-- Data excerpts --
'''

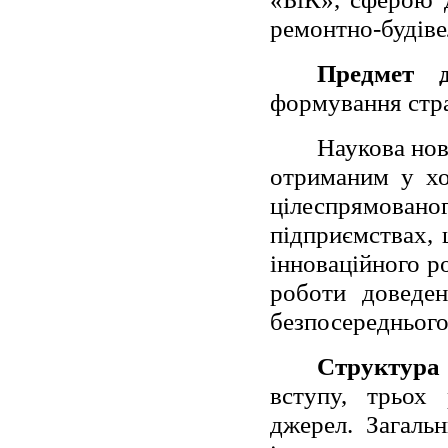
ремонтно-будіве
Предмет д
формування страт
Наукова нов
отриманим у хо
цілеспрямовано
підприємствах, 
інноваційного р
роботи доведен
безпосереднього
Структура
вступу, трьох 
джерел. Загаль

'''

-- EXERCISE --
Write the entries above out again exactly, omitting each image.

-- THE COMPLETED TASK --
ремонтно-будіве
Предмет д
формування страт
Наукова нов
отриманим у хо
цілеспрямовано
підприємствах, 
інноваційного р
роботи доведен
безпосереднього
Структура
вступу, трьох 
джерел. Загаль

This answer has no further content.